Task objective: Write out the records below from the first line through the line containing "32. JIA JP, YANG", leaving out any pictures.

Data for processing:

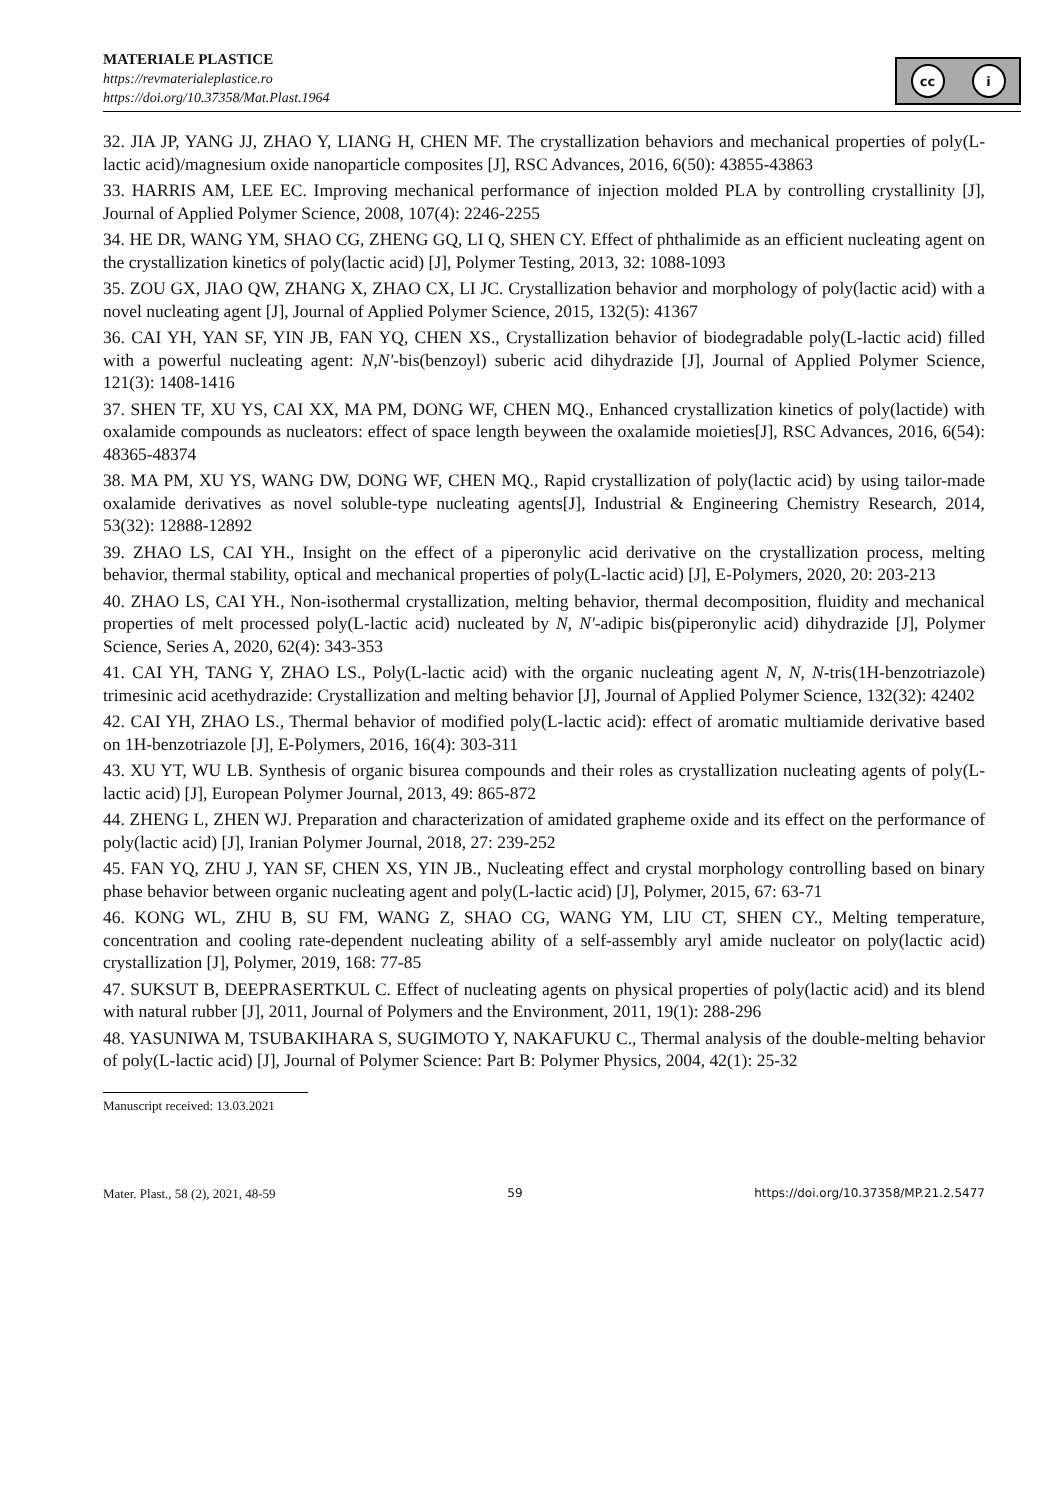MATERIALE PLASTICE
https://revmaterialeplastice.ro
https://doi.org/10.37358/Mat.Plast.1964
cc i
32. JIA JP, YANG JJ, ZHAO Y, LIANG H, CHEN MF. The crystallization behaviors and mechanical properties of poly(L-lactic acid)/magnesium oxide nanoparticle composites [J], RSC Advances, 2016, 6(50): 43855-43863
33. HARRIS AM, LEE EC. Improving mechanical performance of injection molded PLA by controlling crystallinity [J], Journal of Applied Polymer Science, 2008, 107(4): 2246-2255
34. HE DR, WANG YM, SHAO CG, ZHENG GQ, LI Q, SHEN CY. Effect of phthalimide as an efficient nucleating agent on the crystallization kinetics of poly(lactic acid) [J], Polymer Testing, 2013, 32: 1088-1093
35. ZOU GX, JIAO QW, ZHANG X, ZHAO CX, LI JC. Crystallization behavior and morphology of poly(lactic acid) with a novel nucleating agent [J], Journal of Applied Polymer Science, 2015, 132(5): 41367
36. CAI YH, YAN SF, YIN JB, FAN YQ, CHEN XS., Crystallization behavior of biodegradable poly(L-lactic acid) filled with a powerful nucleating agent: N,N'-bis(benzoyl) suberic acid dihydrazide [J], Journal of Applied Polymer Science, 121(3): 1408-1416
37. SHEN TF, XU YS, CAI XX, MA PM, DONG WF, CHEN MQ., Enhanced crystallization kinetics of poly(lactide) with oxalamide compounds as nucleators: effect of space length beyween the oxalamide moieties[J], RSC Advances, 2016, 6(54): 48365-48374
38. MA PM, XU YS, WANG DW, DONG WF, CHEN MQ., Rapid crystallization of poly(lactic acid) by using tailor-made oxalamide derivatives as novel soluble-type nucleating agents[J], Industrial & Engineering Chemistry Research, 2014, 53(32): 12888-12892
39. ZHAO LS, CAI YH., Insight on the effect of a piperonylic acid derivative on the crystallization process, melting behavior, thermal stability, optical and mechanical properties of poly(L-lactic acid) [J], E-Polymers, 2020, 20: 203-213
40. ZHAO LS, CAI YH., Non-isothermal crystallization, melting behavior, thermal decomposition, fluidity and mechanical properties of melt processed poly(L-lactic acid) nucleated by N, N'-adipic bis(piperonylic acid) dihydrazide [J], Polymer Science, Series A, 2020, 62(4): 343-353
41. CAI YH, TANG Y, ZHAO LS., Poly(L-lactic acid) with the organic nucleating agent N, N, N-tris(1H-benzotriazole) trimesinic acid acethydrazide: Crystallization and melting behavior [J], Journal of Applied Polymer Science, 132(32): 42402
42. CAI YH, ZHAO LS., Thermal behavior of modified poly(L-lactic acid): effect of aromatic multiamide derivative based on 1H-benzotriazole [J], E-Polymers, 2016, 16(4): 303-311
43. XU YT, WU LB. Synthesis of organic bisurea compounds and their roles as crystallization nucleating agents of poly(L-lactic acid) [J], European Polymer Journal, 2013, 49: 865-872
44. ZHENG L, ZHEN WJ. Preparation and characterization of amidated grapheme oxide and its effect on the performance of poly(lactic acid) [J], Iranian Polymer Journal, 2018, 27: 239-252
45. FAN YQ, ZHU J, YAN SF, CHEN XS, YIN JB., Nucleating effect and crystal morphology controlling based on binary phase behavior between organic nucleating agent and poly(L-lactic acid) [J], Polymer, 2015, 67: 63-71
46. KONG WL, ZHU B, SU FM, WANG Z, SHAO CG, WANG YM, LIU CT, SHEN CY., Melting temperature, concentration and cooling rate-dependent nucleating ability of a self-assembly aryl amide nucleator on poly(lactic acid) crystallization [J], Polymer, 2019, 168: 77-85
47. SUKSUT B, DEEPRASERTKUL C. Effect of nucleating agents on physical properties of poly(lactic acid) and its blend with natural rubber [J], 2011, Journal of Polymers and the Environment, 2011, 19(1): 288-296
48. YASUNIWA M, TSUBAKIHARA S, SUGIMOTO Y, NAKAFUKU C., Thermal analysis of the double-melting behavior of poly(L-lactic acid) [J], Journal of Polymer Science: Part B: Polymer Physics, 2004, 42(1): 25-32
Manuscript received: 13.03.2021
Mater. Plast., 58 (2), 2021, 48-59 59 https://doi.org/10.37358/MP.21.2.5477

Written response:
MATERIALE PLASTICE
https://revmaterialeplastice.ro
https://doi.org/10.37358/Mat.Plast.1964
cc i
32. JIA JP, YANG JJ, ZHAO Y, LIANG H, CHEN MF. The crystallization behaviors and mechanical properties of poly(L-lactic acid)/magnesium oxide nanoparticle composites [J], RSC Advances, 2016, 6(50): 43855-43863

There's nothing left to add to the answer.